Exercise directions: Update the entries below by replacing "idea forum" with "feedback forum" wherever it occurs, leaving all other text unchanged, and omit the pictures from your answer.

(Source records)

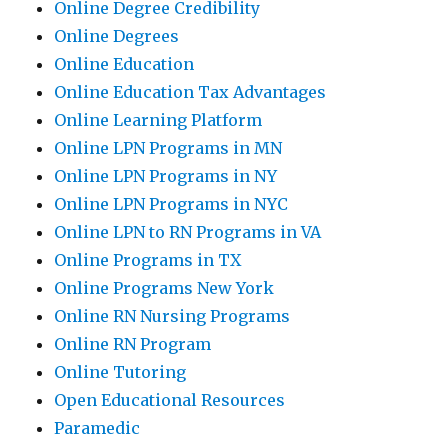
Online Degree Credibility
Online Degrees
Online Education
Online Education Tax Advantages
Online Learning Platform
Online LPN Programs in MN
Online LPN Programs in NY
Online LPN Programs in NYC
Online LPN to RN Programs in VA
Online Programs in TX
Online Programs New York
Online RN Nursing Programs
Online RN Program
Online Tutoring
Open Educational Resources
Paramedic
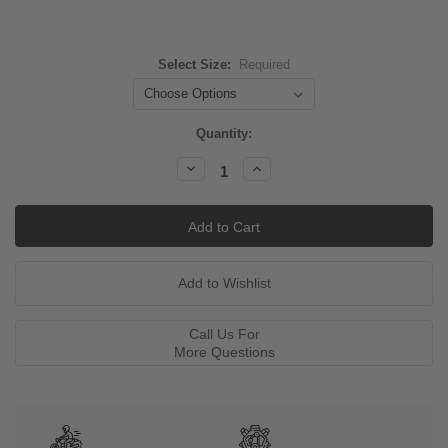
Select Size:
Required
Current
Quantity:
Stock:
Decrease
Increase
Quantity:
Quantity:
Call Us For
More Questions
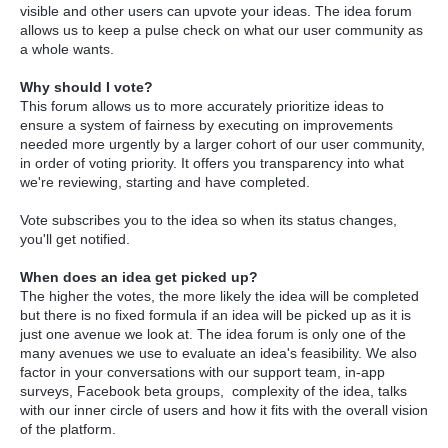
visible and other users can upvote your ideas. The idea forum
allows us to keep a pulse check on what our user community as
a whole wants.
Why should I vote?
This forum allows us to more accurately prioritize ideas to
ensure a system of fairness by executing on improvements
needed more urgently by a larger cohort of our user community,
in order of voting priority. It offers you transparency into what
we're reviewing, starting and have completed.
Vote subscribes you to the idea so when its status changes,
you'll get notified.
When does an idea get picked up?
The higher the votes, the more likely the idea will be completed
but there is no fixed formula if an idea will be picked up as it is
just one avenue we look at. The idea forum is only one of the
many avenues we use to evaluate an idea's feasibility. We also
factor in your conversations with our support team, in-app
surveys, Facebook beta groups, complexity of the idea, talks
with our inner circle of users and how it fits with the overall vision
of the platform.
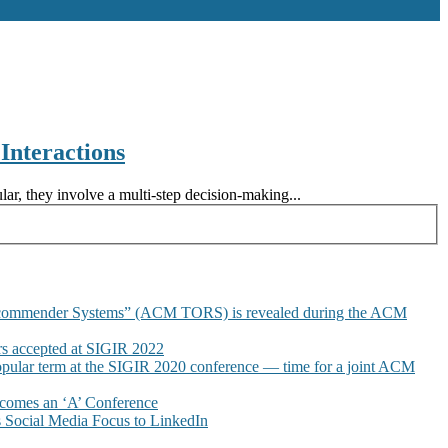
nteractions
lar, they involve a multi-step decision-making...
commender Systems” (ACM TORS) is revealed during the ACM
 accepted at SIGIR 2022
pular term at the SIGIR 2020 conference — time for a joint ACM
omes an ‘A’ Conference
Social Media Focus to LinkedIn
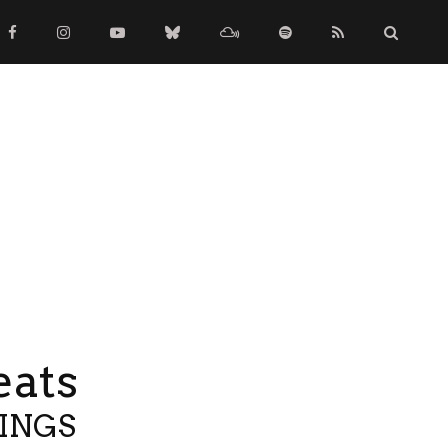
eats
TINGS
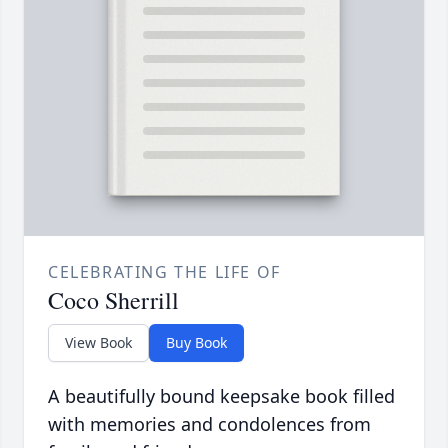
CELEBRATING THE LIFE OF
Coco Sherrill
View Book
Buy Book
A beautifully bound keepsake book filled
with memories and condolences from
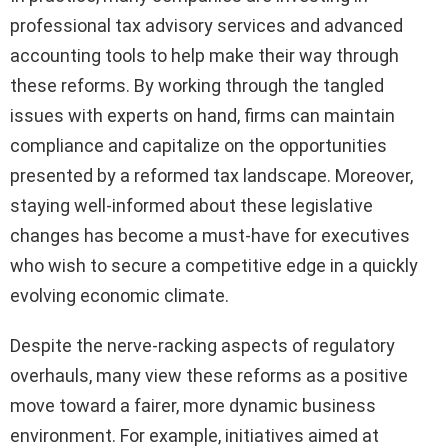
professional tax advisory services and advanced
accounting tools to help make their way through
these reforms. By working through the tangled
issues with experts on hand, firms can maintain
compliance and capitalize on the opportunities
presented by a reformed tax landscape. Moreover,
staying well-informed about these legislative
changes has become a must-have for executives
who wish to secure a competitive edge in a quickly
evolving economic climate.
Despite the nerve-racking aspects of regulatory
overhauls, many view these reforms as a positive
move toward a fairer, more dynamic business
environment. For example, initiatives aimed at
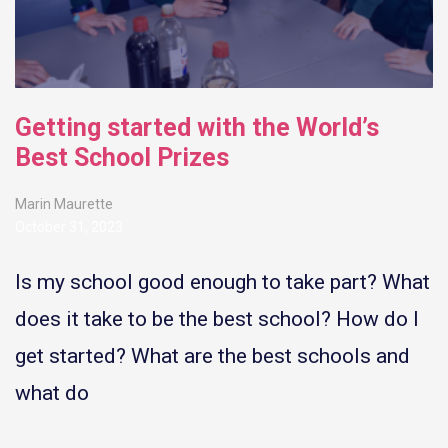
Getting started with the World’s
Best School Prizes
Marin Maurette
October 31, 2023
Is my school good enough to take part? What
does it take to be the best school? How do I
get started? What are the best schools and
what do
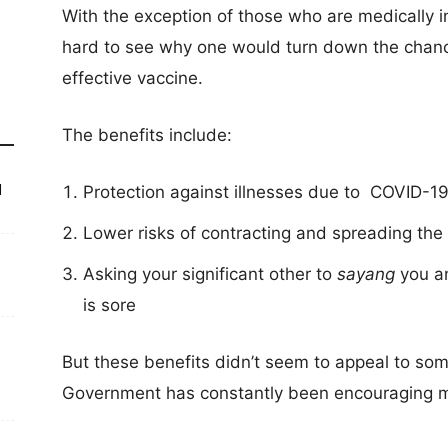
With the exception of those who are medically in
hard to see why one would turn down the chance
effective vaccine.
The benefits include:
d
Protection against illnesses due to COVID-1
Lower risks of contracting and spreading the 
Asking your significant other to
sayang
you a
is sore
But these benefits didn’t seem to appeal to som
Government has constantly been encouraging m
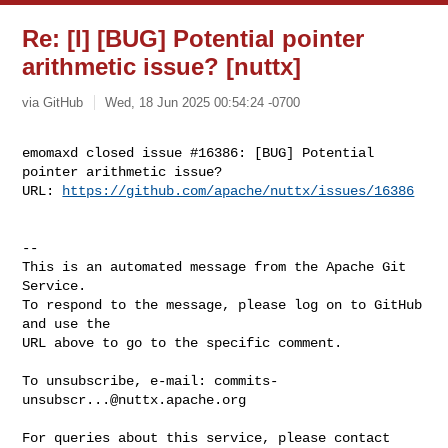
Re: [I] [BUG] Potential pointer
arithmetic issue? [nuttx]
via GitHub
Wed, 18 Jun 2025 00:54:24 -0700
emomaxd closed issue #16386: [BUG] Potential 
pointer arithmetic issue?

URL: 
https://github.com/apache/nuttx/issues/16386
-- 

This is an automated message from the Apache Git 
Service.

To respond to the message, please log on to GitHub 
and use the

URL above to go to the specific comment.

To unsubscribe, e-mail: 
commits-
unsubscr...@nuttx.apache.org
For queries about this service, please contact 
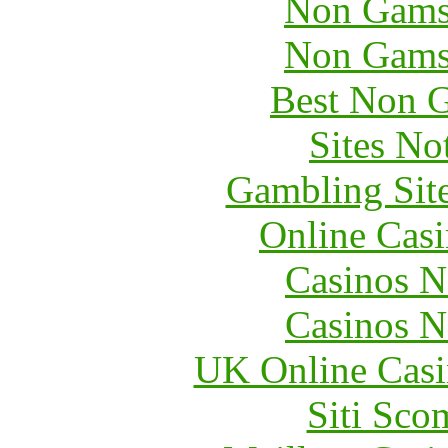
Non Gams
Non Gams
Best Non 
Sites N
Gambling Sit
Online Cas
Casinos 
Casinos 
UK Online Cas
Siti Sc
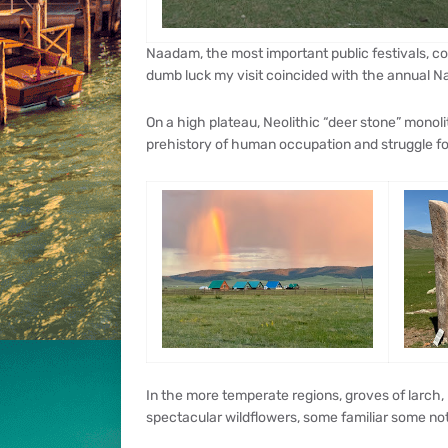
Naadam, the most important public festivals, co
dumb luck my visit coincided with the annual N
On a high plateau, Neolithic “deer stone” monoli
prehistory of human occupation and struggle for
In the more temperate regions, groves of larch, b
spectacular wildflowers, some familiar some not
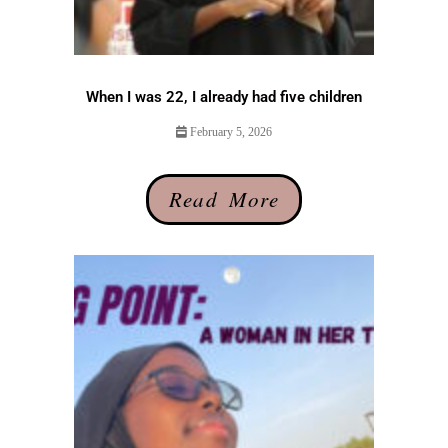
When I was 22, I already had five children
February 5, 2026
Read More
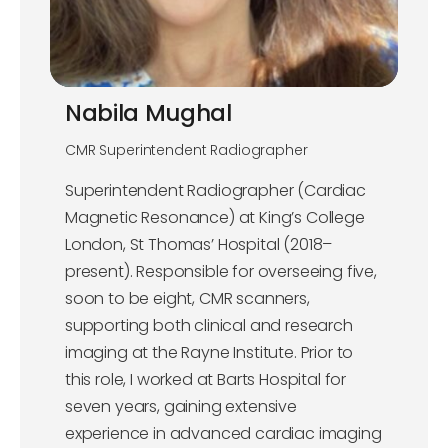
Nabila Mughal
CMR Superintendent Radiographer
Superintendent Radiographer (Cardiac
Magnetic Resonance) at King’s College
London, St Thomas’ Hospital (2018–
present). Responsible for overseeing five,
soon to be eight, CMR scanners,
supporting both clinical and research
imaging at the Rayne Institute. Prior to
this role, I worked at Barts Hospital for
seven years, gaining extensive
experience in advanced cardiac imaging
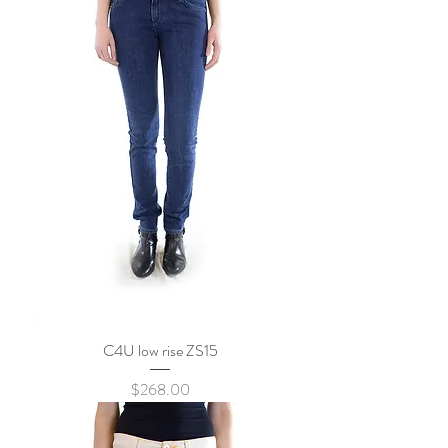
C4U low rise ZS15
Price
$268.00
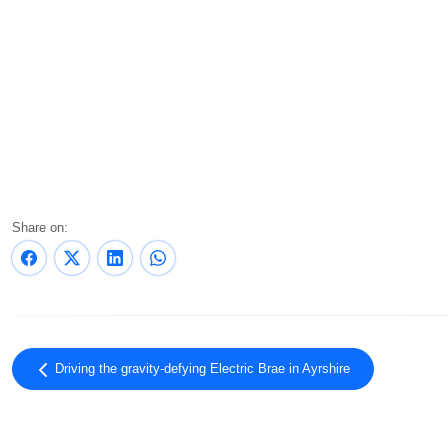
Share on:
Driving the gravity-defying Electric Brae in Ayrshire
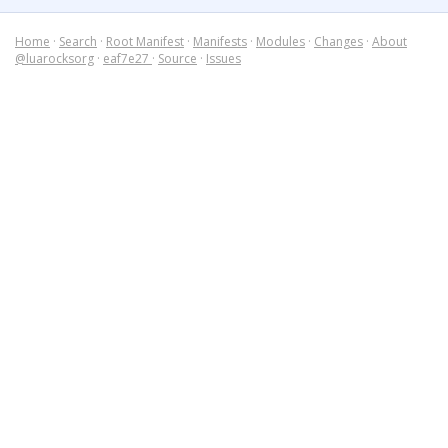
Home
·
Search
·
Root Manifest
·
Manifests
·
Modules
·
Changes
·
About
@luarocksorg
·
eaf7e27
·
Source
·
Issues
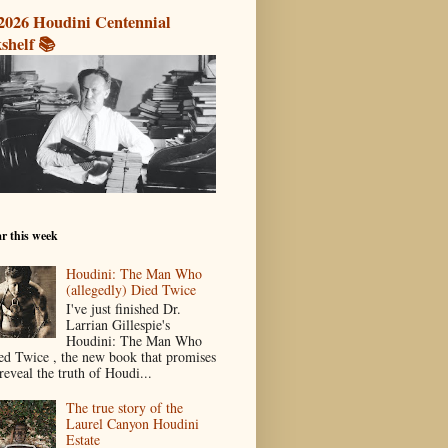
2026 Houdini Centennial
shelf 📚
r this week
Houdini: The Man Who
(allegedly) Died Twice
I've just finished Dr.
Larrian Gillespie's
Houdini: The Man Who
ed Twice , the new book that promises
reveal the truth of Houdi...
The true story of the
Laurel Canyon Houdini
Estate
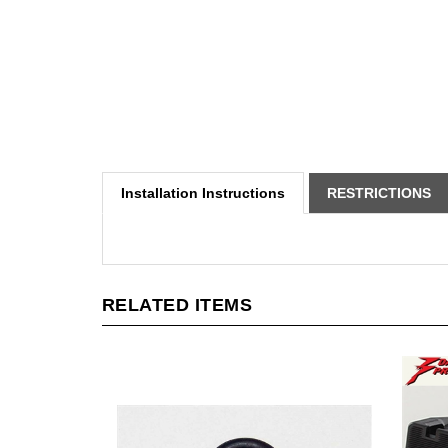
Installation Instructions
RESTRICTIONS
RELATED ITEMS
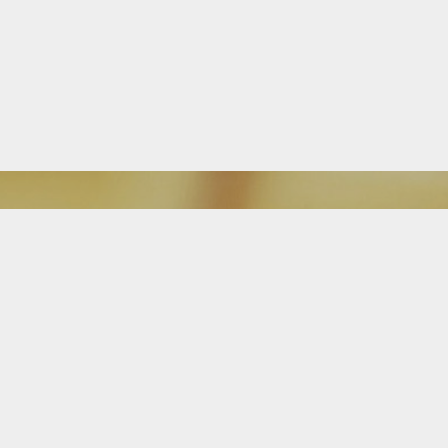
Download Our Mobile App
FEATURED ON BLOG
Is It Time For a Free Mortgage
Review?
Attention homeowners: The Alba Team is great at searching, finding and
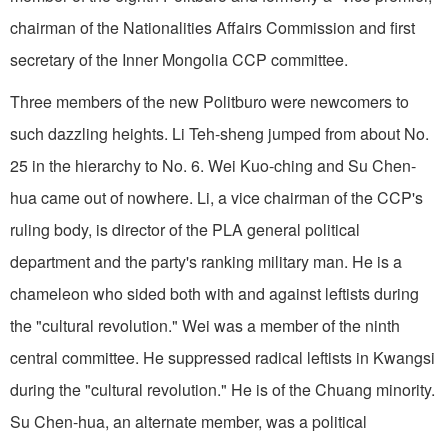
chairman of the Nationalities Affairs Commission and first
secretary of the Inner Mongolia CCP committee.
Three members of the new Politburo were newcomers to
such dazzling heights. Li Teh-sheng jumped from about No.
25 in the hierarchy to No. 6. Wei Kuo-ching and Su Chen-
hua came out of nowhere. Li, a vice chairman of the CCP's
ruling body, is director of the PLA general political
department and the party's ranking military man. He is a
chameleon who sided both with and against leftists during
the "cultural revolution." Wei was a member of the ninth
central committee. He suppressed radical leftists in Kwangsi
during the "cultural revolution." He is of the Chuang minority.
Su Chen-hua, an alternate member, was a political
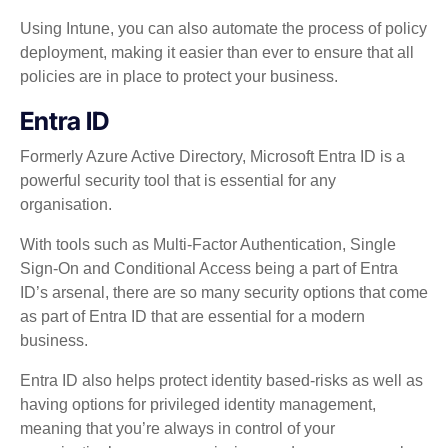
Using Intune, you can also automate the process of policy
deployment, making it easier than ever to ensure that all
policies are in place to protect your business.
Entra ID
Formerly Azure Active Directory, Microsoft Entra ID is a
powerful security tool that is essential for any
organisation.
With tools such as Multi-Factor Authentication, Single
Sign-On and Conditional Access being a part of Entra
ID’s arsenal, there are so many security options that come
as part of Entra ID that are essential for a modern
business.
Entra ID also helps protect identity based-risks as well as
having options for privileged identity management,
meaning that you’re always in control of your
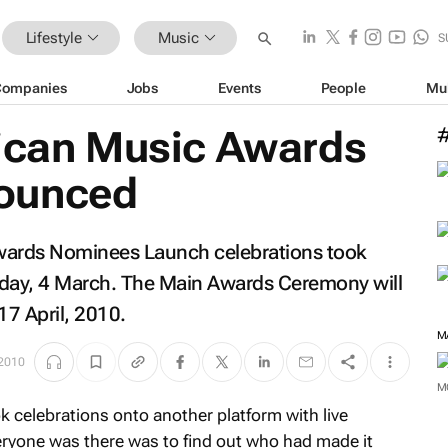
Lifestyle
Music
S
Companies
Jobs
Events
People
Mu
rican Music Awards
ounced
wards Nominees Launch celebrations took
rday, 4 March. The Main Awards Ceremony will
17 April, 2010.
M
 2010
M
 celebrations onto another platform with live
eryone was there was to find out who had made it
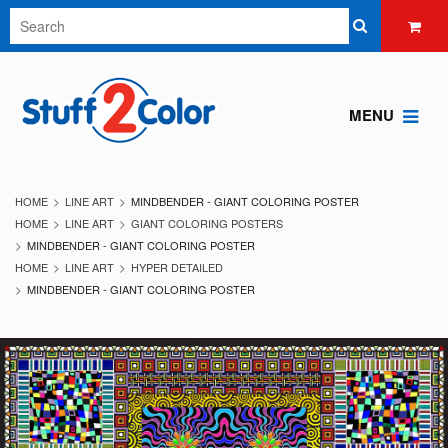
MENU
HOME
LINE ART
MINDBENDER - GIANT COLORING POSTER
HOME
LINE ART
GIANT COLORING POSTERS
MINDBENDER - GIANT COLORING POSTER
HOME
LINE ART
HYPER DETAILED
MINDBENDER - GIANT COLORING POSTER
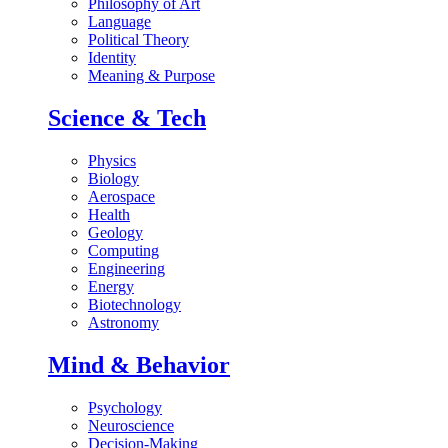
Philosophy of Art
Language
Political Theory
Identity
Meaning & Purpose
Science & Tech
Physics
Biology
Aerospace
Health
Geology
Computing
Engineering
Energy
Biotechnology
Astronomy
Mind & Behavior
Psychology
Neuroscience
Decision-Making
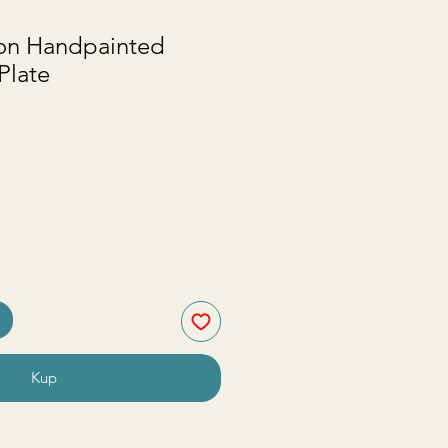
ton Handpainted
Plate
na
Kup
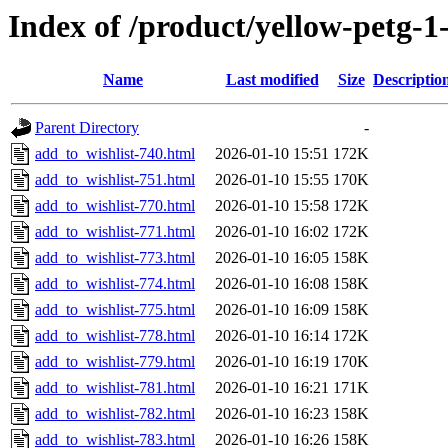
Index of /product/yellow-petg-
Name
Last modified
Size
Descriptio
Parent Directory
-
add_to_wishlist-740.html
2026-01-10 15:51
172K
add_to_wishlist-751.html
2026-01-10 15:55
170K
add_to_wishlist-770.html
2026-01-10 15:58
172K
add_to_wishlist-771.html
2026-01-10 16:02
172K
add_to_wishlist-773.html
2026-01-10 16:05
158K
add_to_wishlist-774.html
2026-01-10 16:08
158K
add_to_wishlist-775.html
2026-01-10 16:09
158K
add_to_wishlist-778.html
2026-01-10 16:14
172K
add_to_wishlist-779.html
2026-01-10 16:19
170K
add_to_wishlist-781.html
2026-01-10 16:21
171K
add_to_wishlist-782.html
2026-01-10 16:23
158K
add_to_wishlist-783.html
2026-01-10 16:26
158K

Reply to the exercise:
Online Degree Credibility
Online Degrees
Online Education
Online Education Tax Advantages
Online Learning Platform
Online LPN Programs in MN
Online LPN Programs in NY
Online LPN Programs in NYC
Online LPN to RN Programs in VA
Online Programs in TX
Online Programs New York
Online RN Nursing Programs
Online RN Program
Online Tutoring
Open Educational Resources
Paramedic
Select Size:
Required
Current
Quantity:
Stock:
Decrease
Increase
Quantity:
Quantity:
Call Us For
More Questions
visible and other users can upvote your ideas. The feedback forum
allows us to keep a pulse check on what our user community as
a whole wants.
Why should I vote?
This forum allows us to more accurately prioritize ideas to
ensure a system of fairness by executing on improvements
needed more urgently by a larger cohort of our user community,
in order of voting priority. It offers you transparency into what
we're reviewing, starting and have completed.
Vote subscribes you to the idea so when its status changes,
you'll get notified.
When does an idea get picked up?
The higher the votes, the more likely the idea will be completed
but there is no fixed formula if an idea will be picked up as it is
just one avenue we look at. The feedback forum is only one of the
many avenues we use to evaluate an idea's feasibility. We also
factor in your conversations with our support team, in-app
surveys, Facebook beta groups, complexity of the idea, talks
with our inner circle of users and how it fits with the overall vision
of the platform.
nteractions
lar, they involve a multi-step decision-making...
commender Systems” (ACM TORS) is revealed during the ACM
 accepted at SIGIR 2022
pular term at the SIGIR 2020 conference — time for a joint ACM
omes an ‘A’ Conference
Social Media Focus to LinkedIn
eats
TINGS
CELEBRATING THE LIFE OF
Coco Sherrill
View Book
Buy Book
A beautifully bound keepsake book filled
with memories and condolences from
professional tax advisory services and advanced
accounting tools to help make their way through
these reforms. By working through the tangled
issues with experts on hand, firms can maintain
compliance and capitalize on the opportunities
presented by a reformed tax landscape. Moreover,
staying well-informed about these legislative
changes has become a must-have for executives
who wish to secure a competitive edge in a quickly
evolving economic climate.
Despite the nerve-racking aspects of regulatory
overhauls, many view these reforms as a positive
move toward a fairer, more dynamic business
environment. For example, initiatives aimed at
Getting started with the World’s
Best School Prizes
Marin Maurette
October 31, 2023
Is my school good enough to take part? What
does it take to be the best school? How do I
get started? What are the best schools and
what do
With the exception of those who are medically in
hard to see why one would turn down the chance
effective vaccine.
The benefits include:
d
Protection against illnesses due to COVID-1
Lower risks of contracting and spreading the 
Asking your significant other to
sayang
you a
is sore
But these benefits didn’t seem to appeal to som
Government has constantly been encouraging m
Re: [I] [BUG] Potential pointer
arithmetic issue? [nuttx]
via GitHub
Wed, 18 Jun 2025 00:54:24 -0700
emomaxd closed issue #16386: [BUG] Potential 
pointer arithmetic issue?

URL: 
https://github.com/apache/nuttx/issues/16386
-- 

This is an automated message from the Apache Git 
Service.

To respond to the message, please log on to GitHub 
and use the

URL above to go to the specific comment.

To unsubscribe, e-mail: 
commits-
unsubscr...@nuttx.apache.org
For queries about this service, please contact 
Non Gams
Non Gams
Best Non 
Sites N
Gambling Sit
Online Cas
Casinos 
Casinos 
UK Online Cas
Siti Sc
Naadam, the most important public festivals, co
dumb luck my visit coincided with the annual N
On a high plateau, Neolithic “deer stone” monoli
prehistory of human occupation and struggle for
In the more temperate regions, groves of larch, b
spectacular wildflowers, some familiar some not
When I was 22, I already had five children
February 5, 2026
Read More
Nabila Mughal
CMR Superintendent Radiographer
Superintendent Radiographer (Cardiac
Magnetic Resonance) at King’s College
London, St Thomas’ Hospital (2018–
present). Responsible for overseeing five,
soon to be eight, CMR scanners,
supporting both clinical and research
imaging at the Rayne Institute. Prior to
this role, I worked at Barts Hospital for
seven years, gaining extensive
experience in advanced cardiac imaging
C4U low rise ZS15
Price
$268.00
Share on:
Driving the gravity-defying Electric Brae in Ayrshire
Home
·
Search
·
Root Manifest
·
Manifests
·
Modules
·
Changes
·
About
@luarocksorg
·
eaf7e27
·
Source
·
Issues
2026 Houdini Centennial
shelf 📚
r this week
Houdini: The Man Who
(allegedly) Died Twice
I've just finished Dr.
Larrian Gillespie's
Houdini: The Man Who
ed Twice , the new book that promises
reveal the truth of Houdi...
The true story of the
Laurel Canyon Houdini
Estate
Installation Instructions
RESTRICTIONS
RELATED ITEMS
Download Our Mobile App
FEATURED ON BLOG
Is It Time For a Free Mortgage
Review?
Attention homeowners: The Alba Team is great at searching, finding and
chairman of the Nationalities Affairs Commission and first
secretary of the Inner Mongolia CCP committee.
Three members of the new Politburo were newcomers to
such dazzling heights. Li Teh-sheng jumped from about No.
25 in the hierarchy to No. 6. Wei Kuo-ching and Su Chen-
hua came out of nowhere. Li, a vice chairman of the CCP's
ruling body, is director of the PLA general political
department and the party's ranking military man. He is a
chameleon who sided both with and against leftists during
the "cultural revolution." Wei was a member of the ninth
central committee. He suppressed radical leftists in Kwangsi
during the "cultural revolution." He is of the Chuang minority.
Su Chen-hua, an alternate member, was a political
Using Intune, you can also automate the process of policy
deployment, making it easier than ever to ensure that all
policies are in place to protect your business.
Entra ID
Formerly Azure Active Directory, Microsoft Entra ID is a
powerful security tool that is essential for any
organisation.
With tools such as Multi-Factor Authentication, Single
Sign-On and Conditional Access being a part of Entra
ID’s arsenal, there are so many security options that come
as part of Entra ID that are essential for a modern
business.
Entra ID also helps protect identity based-risks as well as
having options for privileged identity management,
meaning that you’re always in control of your
Lifestyle
Music
S
Companies
Jobs
Events
People
Mu
rican Music Awards
ounced
wards Nominees Launch celebrations took
rday, 4 March. The Main Awards Ceremony will
17 April, 2010.
M
 2010
M
 celebrations onto another platform with live
eryone was there was to find out who had made it
MENU
HOME
LINE ART
MINDBENDER - GIANT COLORING POSTER
HOME
LINE ART
GIANT COLORING POSTERS
MINDBENDER - GIANT COLORING POSTER
HOME
LINE ART
HYPER DETAILED
MINDBENDER - GIANT COLORING POSTER
Philosophy of Art
Language
Political Theory
Identity
Meaning & Purpose
Science & Tech
Physics
Biology
Aerospace
Health
Geology
Computing
Engineering
Energy
Biotechnology
Astronomy
Mind & Behavior
Psychology
Neuroscience
Decision-Making
ton Handpainted
Plate
na
Kup
Index of /product/yellow-petg-
Name
Last modified
Size
Descriptio
Parent Directory
-
add_to_wishlist-740.html
2026-01-10 15:51
172K
add_to_wishlist-751.html
2026-01-10 15:55
170K
add_to_wishlist-770.html
2026-01-10 15:58
172K
add_to_wishlist-771.html
2026-01-10 16:02
172K
add_to_wishlist-773.html
2026-01-10 16:05
158K
add_to_wishlist-774.html
2026-01-10 16:08
158K
add_to_wishlist-775.html
2026-01-10 16:09
158K
add_to_wishlist-778.html
2026-01-10 16:14
172K
add_to_wishlist-779.html
2026-01-10 16:19
170K
add_to_wishlist-781.html
2026-01-10 16:21
171K
add_to_wishlist-782.html
2026-01-10 16:23
158K
add_to_wishlist-783.html
2026-01-10 16:26
158K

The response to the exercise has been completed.